Four days later she went missing.
After a search at the family home in Dagenham, east London, the girl was found in a bin containing 3.5 inches of water.
She was pronounced dead just over two hours after her disappearance.
A post-mortem examination found her cause of death was drowning.
The inquest at East London Coroner’s Court heard that Ms Adeoye moved to the UK from Nigeria in March 2021.
In September her visitor visa had expired, by which time she had separated from her UK partner.
When her son, who is British, was diagnosed with a hole in the heart the mother went to the council about the foster placement.
As a visa overstayer she had no recourse to public funds to help with living costs, but the council had a duty to provide support – although this never happened.

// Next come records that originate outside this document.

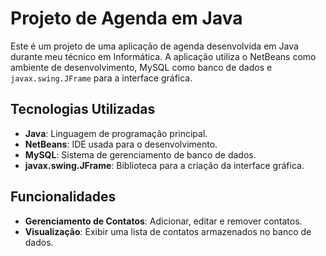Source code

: # Projeto de Agenda em Java

Este é um projeto de uma aplicação de agenda desenvolvida em Java durante meu técnico em Informática. A aplicação utiliza o NetBeans como ambiente de desenvolvimento, MySQL como banco de dados e `javax.swing.JFrame` para a interface gráfica.

## Tecnologias Utilizadas

- **Java**: Linguagem de programação principal.
- **NetBeans**: IDE usada para o desenvolvimento.
- **MySQL**: Sistema de gerenciamento de banco de dados.
- **javax.swing.JFrame**: Biblioteca para a criação da interface gráfica.

## Funcionalidades

- **Gerenciamento de Contatos**: Adicionar, editar e remover contatos.
- **Visualização**: Exibir uma lista de contatos armazenados no banco de dados.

Ms Adeoye said: “At the time she died, Mazeedat was staying with people I didn’t know or trust well enough. However, faced with the alternative of leaving my other child, a three-month-old baby alone in hospital to recover from heart surgery, this was no choice at all.”
Coroner Graeme Irvine concluded Mazeedat died due to inadequate supervision in the garden, and that combined failures by the council and those caring for Mazeedat constituted a “gross failure”.
He recorded a narrative conclusion, and said if a placement had been arranged her death would probably have been avoided.
The coroner also found a “culture of hostility” towards families existed in the council’s No Recourse to Public Funds team, who treated Ms Adeoye in a “dehumanising” way.
Mr Irvine said he would issue a prevention of future deaths report calling on the council to set out what measures it will take to improve services.
Newham Council said: “We will very carefully consider the inquest findings.”